> **Input data**:
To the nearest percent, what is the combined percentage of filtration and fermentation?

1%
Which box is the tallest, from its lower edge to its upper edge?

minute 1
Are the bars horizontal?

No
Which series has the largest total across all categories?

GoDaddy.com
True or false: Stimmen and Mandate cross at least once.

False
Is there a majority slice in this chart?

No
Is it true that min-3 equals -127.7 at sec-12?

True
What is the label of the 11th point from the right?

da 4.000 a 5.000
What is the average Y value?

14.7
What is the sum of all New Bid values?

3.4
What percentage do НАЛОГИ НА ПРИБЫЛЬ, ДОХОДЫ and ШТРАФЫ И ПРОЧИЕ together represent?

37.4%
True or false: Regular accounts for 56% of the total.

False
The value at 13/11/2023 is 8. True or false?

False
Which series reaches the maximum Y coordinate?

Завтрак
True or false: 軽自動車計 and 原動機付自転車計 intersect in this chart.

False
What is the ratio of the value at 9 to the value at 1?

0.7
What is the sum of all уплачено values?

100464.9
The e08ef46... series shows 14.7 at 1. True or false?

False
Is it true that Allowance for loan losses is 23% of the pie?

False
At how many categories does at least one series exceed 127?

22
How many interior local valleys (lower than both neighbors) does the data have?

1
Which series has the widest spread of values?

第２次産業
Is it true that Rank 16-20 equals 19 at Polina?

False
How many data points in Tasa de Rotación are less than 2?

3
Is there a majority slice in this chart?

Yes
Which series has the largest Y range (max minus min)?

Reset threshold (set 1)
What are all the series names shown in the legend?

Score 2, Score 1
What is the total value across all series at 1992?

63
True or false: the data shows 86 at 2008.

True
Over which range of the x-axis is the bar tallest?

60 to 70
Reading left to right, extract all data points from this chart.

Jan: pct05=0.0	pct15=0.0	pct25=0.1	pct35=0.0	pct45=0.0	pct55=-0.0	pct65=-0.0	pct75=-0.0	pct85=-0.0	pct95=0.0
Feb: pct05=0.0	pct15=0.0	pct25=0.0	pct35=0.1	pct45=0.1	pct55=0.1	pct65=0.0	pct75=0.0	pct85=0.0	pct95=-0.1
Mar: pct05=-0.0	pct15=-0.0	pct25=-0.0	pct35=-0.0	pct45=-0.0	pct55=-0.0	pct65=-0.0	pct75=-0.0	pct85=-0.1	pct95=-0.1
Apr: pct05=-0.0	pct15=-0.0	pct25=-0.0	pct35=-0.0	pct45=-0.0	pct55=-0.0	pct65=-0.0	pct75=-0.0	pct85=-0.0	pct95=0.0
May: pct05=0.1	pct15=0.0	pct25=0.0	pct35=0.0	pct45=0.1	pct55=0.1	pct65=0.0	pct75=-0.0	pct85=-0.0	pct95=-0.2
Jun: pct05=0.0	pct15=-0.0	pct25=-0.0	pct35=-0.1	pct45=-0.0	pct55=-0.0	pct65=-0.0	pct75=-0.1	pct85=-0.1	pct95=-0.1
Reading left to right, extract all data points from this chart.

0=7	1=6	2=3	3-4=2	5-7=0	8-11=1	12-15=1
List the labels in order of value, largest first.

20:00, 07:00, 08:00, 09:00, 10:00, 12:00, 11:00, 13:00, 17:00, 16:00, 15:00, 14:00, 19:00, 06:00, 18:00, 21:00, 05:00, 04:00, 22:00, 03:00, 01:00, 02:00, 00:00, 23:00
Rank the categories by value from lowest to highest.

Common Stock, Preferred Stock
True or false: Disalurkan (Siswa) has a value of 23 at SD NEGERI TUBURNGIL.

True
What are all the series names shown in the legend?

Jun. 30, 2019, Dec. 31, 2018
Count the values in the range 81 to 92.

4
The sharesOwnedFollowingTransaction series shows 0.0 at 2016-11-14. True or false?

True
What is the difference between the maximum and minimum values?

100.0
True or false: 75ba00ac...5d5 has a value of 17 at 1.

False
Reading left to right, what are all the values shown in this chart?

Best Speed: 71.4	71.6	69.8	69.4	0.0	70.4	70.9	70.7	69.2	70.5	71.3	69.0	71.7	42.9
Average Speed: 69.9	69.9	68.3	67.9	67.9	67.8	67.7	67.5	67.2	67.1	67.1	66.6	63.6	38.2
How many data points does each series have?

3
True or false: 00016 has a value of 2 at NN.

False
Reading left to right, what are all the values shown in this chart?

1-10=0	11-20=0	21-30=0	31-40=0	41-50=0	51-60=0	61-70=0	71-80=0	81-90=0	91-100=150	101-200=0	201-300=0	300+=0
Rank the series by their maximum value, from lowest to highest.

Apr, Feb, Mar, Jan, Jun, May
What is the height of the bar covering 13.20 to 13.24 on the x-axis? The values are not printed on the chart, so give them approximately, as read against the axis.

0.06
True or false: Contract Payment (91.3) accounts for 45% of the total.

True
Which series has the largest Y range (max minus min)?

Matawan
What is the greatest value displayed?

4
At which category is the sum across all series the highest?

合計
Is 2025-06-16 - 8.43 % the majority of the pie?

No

> **Work instructions**: Put every line of the rows above into a JSON list of strings, one string per line, and leave out the blank lines.

> **Answer below**:
[
  "To the nearest percent, what is the combined percentage of filtration and fermentation?",
  "1%",
  "Which box is the tallest, from its lower edge to its upper edge?",
  "minute 1",
  "Are the bars horizontal?",
  "No",
  "Which series has the largest total across all categories?",
  "GoDaddy.com",
  "True or false: Stimmen and Mandate cross at least once.",
  "False",
  "Is there a majority slice in this chart?",
  "No",
  "Is it true that min-3 equals -127.7 at sec-12?",
  "True",
  "What is the label of the 11th point from the right?",
  "da 4.000 a 5.000",
  "What is the average Y value?",
  "14.7",
  "What is the sum of all New Bid values?",
  "3.4",
  "What percentage do НАЛОГИ НА ПРИБЫЛЬ, ДОХОДЫ and ШТРАФЫ И ПРОЧИЕ together represent?",
  "37.4%",
  "True or false: Regular accounts for 56% of the total.",
  "False",
  "The value at 13/11/2023 is 8. True or false?",
  "False",
  "Which series reaches the maximum Y coordinate?",
  "Завтрак",
  "True or false: 軽自動車計 and 原動機付自転車計 intersect in this chart.",
  "False",
  "What is the ratio of the value at 9 to the value at 1?",
  "0.7",
  "What is the sum of all уплачено values?",
  "100464.9",
  "The e08ef46... series shows 14.7 at 1. True or false?",
  "False",
  "Is it true that Allowance for loan losses is 23% of the pie?",
  "False",
  "At how many categories does at least one series exceed 127?",
  "22",
  "How many interior local valleys (lower than both neighbors) does the data have?",
  "1",
  "Which series has the widest spread of values?",
  "第２次産業",
  "Is it true that Rank 16-20 equals 19 at Polina?",
  "False",
  "How many data points in Tasa de Rotación are less than 2?",
  "3",
  "Is there a majority slice in this chart?",
  "Yes",
  "Which series has the largest Y range (max minus min)?",
  "Reset threshold (set 1)",
  "What are all the series names shown in the legend?",
  "Score 2, Score 1",
  "What is the total value across all series at 1992?",
  "63",
  "True or false: the data shows 86 at 2008.",
  "True",
  "Over which range of the x-axis is the bar tallest?",
  "60 to 70",
  "Reading left to right, extract all data points from this chart.",
  "Jan: pct05=0.0\tpct15=0.0\tpct25=0.1\tpct35=0.0\tpct45=0.0\tpct55=-0.0\tpct65=-0.0\tpct75=-0.0\tpct85=-0.0\tpct95=0.0",
  "Feb: pct05=0.0\tpct15=0.0\tpct25=0.0\tpct35=0.1\tpct45=0.1\tpct55=0.1\tpct65=0.0\tpct75=0.0\tpct85=0.0\tpct95=-0.1",
  "Mar: pct05=-0.0\tpct15=-0.0\tpct25=-0.0\tpct35=-0.0\tpct45=-0.0\tpct55=-0.0\tpct65=-0.0\tpct75=-0.0\tpct85=-0.1\tpct95=-0.1",
  "Apr: pct05=-0.0\tpct15=-0.0\tpct25=-0.0\tpct35=-0.0\tpct45=-0.0\tpct55=-0.0\tpct65=-0.0\tpct75=-0.0\tpct85=-0.0\tpct95=0.0",
  "May: pct05=0.1\tpct15=0.0\tpct25=0.0\tpct35=0.0\tpct45=0.1\tpct55=0.1\tpct65=0.0\tpct75=-0.0\tpct85=-0.0\tpct95=-0.2",
  "Jun: pct05=0.0\tpct15=-0.0\tpct25=-0.0\tpct35=-0.1\tpct45=-0.0\tpct55=-0.0\tpct65=-0.0\tpct75=-0.1\tpct85=-0.1\tpct95=-0.1",
  "Reading left to right, extract all data points from this chart.",
  "0=7\t1=6\t2=3\t3-4=2\t5-7=0\t8-11=1\t12-15=1",
  "List the labels in order of value, largest first.",
  "20:00, 07:00, 08:00, 09:00, 10:00, 12:00, 11:00, 13:00, 17:00, 16:00, 15:00, 14:00, 19:00, 06:00, 18:00, 21:00, 05:00, 04:00, 22:00, 03:00, 01:00, 02:00, 00:00, 23:00",
  "Rank the categories by value from lowest to highest.",
  "Common Stock, Preferred Stock",
  "True or false: Disalurkan (Siswa) has a value of 23 at SD NEGERI TUBURNGIL.",
  "True",
  "What are all the series names shown in the legend?",
  "Jun. 30, 2019, Dec. 31, 2018",
  "Count the values in the range 81 to 92.",
  "4",
  "The sharesOwnedFollowingTransaction series shows 0.0 at 2016-11-14. True or false?",
  "True",
  "What is the difference between the maximum and minimum values?",
  "100.0",
  "True or false: 75ba00ac...5d5 has a value of 17 at 1.",
  "False",
  "Reading left to right, what are all the values shown in this chart?",
  "Best Speed: 71.4\t71.6\t69.8\t69.4\t0.0\t70.4\t70.9\t70.7\t69.2\t70.5\t71.3\t69.0\t71.7\t42.9",
  "Average Speed: 69.9\t69.9\t68.3\t67.9\t67.9\t67.8\t67.7\t67.5\t67.2\t67.1\t67.1\t66.6\t63.6\t38.2",
  "How many data points does each series have?",
  "3",
  "True or false: 00016 has a value of 2 at NN.",
  "False",
  "Reading left to right, what are all the values shown in this chart?",
  "1-10=0\t11-20=0\t21-30=0\t31-40=0\t41-50=0\t51-60=0\t61-70=0\t71-80=0\t81-90=0\t91-100=150\t101-200=0\t201-300=0\t300+=0",
  "Rank the series by their maximum value, from lowest to highest.",
  "Apr, Feb, Mar, Jan, Jun, May",
  "What is the height of the bar covering 13.20 to 13.24 on the x-axis? The values are not printed on the chart, so give them approximately, as read against the axis.",
  "0.06",
  "True or false: Contract Payment (91.3) accounts for 45% of the total.",
  "True",
  "Which series has the largest Y range (max minus min)?",
  "Matawan",
  "What is the greatest value displayed?",
  "4",
  "At which category is the sum across all series the highest?",
  "合計",
  "Is 2025-06-16 - 8.43 % the majority of the pie?",
  "No"
]